Over the past two months, two juggernauts of American commerce and culture – Google and the Guggenheim Foundation (which already has a joint venture with Deutsche Bank on Unter den Linden have announced new projects in Berlin: in February, the Californian monster search engine announced it's opening an Institut für Internet und Gesellschaft ("Institute for Internet and Society") somewhere in Berlin. In early April the Tagesspiegel reported that the Guggenheim would be setting up its BMW Guggenheim Lab, a hip temporary "space", in a car park on Kastanienalle in Prenzlauer Berg something in 2012.
I guess we're supposed to be jumping up and down with glee about these exciting developments heading our way... the Guggenheim-BMW venture is probably the more transparent and harmless of the two. In a web-text stuffed with art-world/marketing buzzwords like "innovative" and "site-specific", we read that: "The BMW Guggenheim Lab will be a space for the playful exploration of the challenges and opportunities of the cities of today, and the creation of forward-looking concepts and designs for the cities of tomorrow."
Yawn. Why on earth would a reputable New York art museum be involved with something so fluffy?
I just hope they're getting a hefty payout from Bayerische Motoren Werke for helping pimp up the car brand's noveau-riche image with what appears to be hip, pseudo-intellectual playground.

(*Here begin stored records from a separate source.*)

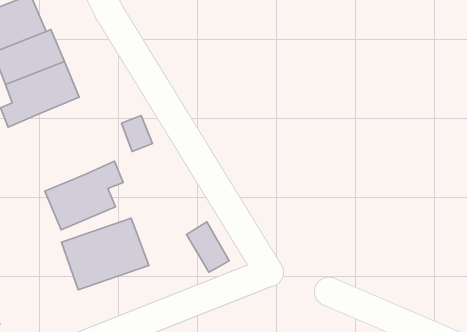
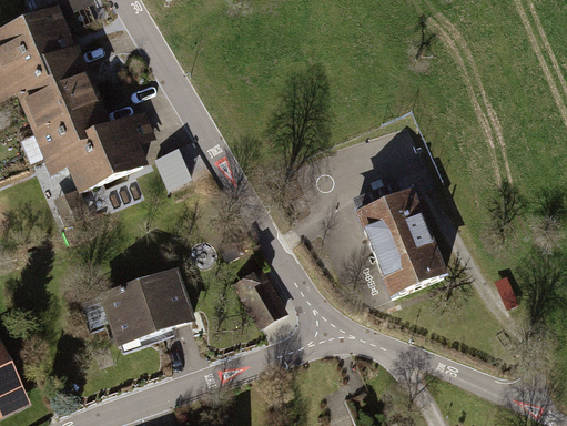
building: none -> [355,185,444,294]
building: [45,161,123,230] -> [62,113,152,192]

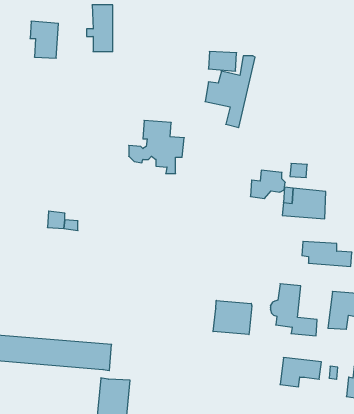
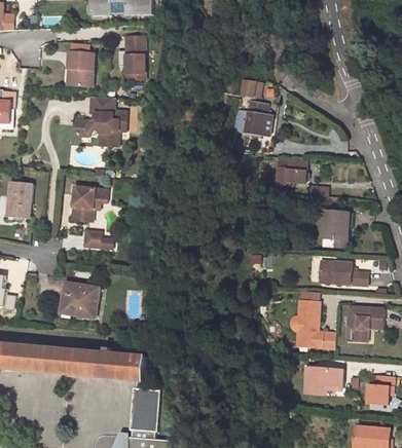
building: [129,120,184,174] -> [75,94,127,144]
building: none -> [72,185,108,219]
building: [250,170,285,199] -> [275,157,307,184]
building: none -> [64,282,101,315]
building: [213,300,252,335] -> none

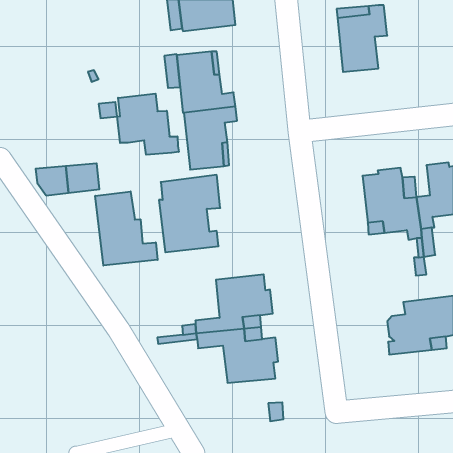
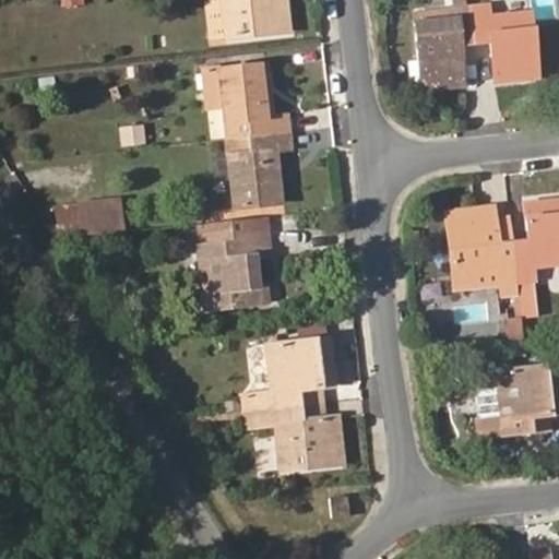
building: none -> [473,4,539,81]
building: [117,94,179,155] -> none
building: [95,191,158,266] -> none

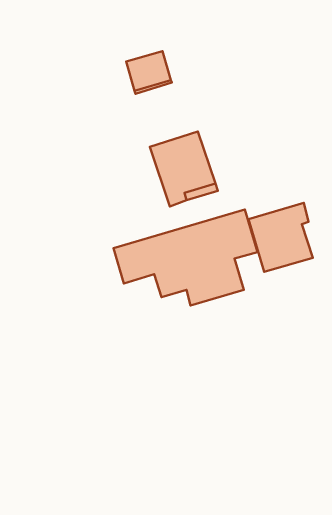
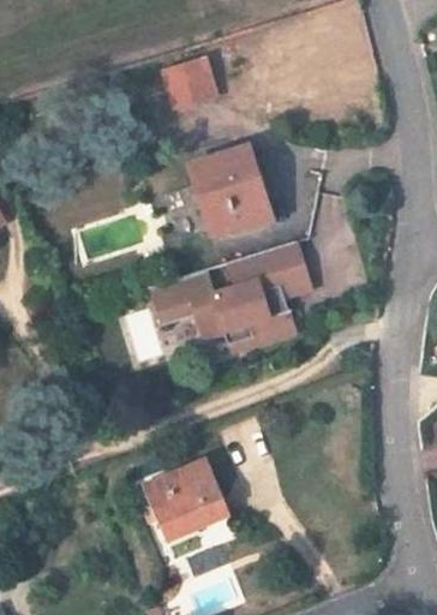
building: [249,203,313,272] -> none
building: none -> [142,460,231,544]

Anyway, we're just biting our nails with anticipation of what they have in store for that Prenzlauer Berg parking lot.
Meanwhile, what the "insitute" Google (which apparently already has a secret server farm in Berlin) is setting up sounds less innocuous. On a strange, no-frills website run by a Hamburg PR company, the kings of the internet say they will be funding research on "(1) Internet based innovation, (2) Internet policy and (3) legal aspects." It will the first such Google research institute in the world.
I guess it's no coincidence that it will be located in the capital of the country that gave it so much legal hassle with the roll-out of the German version of Street View, which 250,000 households chose to opt out of.
What kind of "reseach" does Google need to get done in the Humboldt University (reportedly the favoured site of the institute) which it can't do in-house? The whole thing is pretty weird.
The only thing that comes to mind is that a Google thinktank in Berlin would be a great staging ground for lobbying and more subtle influence peddling down the street from the German seat of government... but maybe I'm just paranoid.